#### PAGE EXTRACT
Start of Block

Open maxwell-01 opened 1 year ago

maxwell-01 commented 1 year ago

In FluentValidation it is possible to string together multiple when statements for a single property. In this library the behaviour does not work as expected. For example:

this.ruleFor("days")
      .notEmpty()
      .must([beNumeric, beAnInteger, beGreaterThanOrEqualTo(0)])
      .withMessage("days must be greater than or equal to 0")
      .must([beNumeric, beAnInteger, beLessThan(2000000000)])
      .withMessage("The maximum allowed number size is 1,999,999,999")
      .must((value, model) => asNumber(value) > 0 || asNumber(model.otherDays) > 0)
      .withMessage("days and otherDays cannot both be 0")
      .when((model) => model.dayCode== "weekday")
      .null()
      .withMessage("days must not be entered for weekendDays")
      .when((model) => model.dayCode!= "weekendDay");

Is not the same as:

this.ruleFor("days")
      .notEmpty()
      .must([beNumeric, beAnInteger, beGreaterThanOrEqualTo(0)])
      .withMessage("days must be greater than or equal to 0")
      .must([beNumeric, beAnInteger, beLessThan(2000000000)])

End of Block

#### LISTED RECORDS
Start of Block

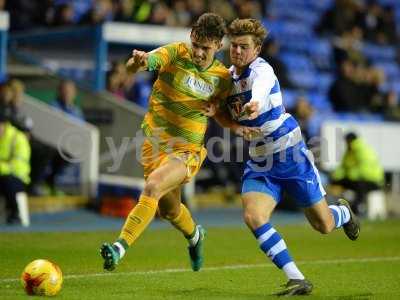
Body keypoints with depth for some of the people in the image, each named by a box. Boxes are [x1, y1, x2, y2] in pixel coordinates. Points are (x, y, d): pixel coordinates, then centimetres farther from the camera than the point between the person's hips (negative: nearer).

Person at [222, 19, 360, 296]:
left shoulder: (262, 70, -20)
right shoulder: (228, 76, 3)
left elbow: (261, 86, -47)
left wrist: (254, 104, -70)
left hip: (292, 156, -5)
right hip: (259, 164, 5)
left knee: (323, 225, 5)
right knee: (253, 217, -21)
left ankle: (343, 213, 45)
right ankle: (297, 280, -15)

End of Block
Start of Block

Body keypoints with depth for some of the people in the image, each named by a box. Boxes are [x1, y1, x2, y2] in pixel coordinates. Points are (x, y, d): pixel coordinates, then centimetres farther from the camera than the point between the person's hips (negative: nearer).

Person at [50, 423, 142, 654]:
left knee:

End of Block

#### TASK BRIEF
Condense the paragraph of the page extract that begins "In FluentValidation it is possible" and keep its main facts.

#### SOLUTION TO THIS EXERCISE
FluentValidation lets you chain several when statements on one property, but this library doesn't behave as expected when you do, as the example shows.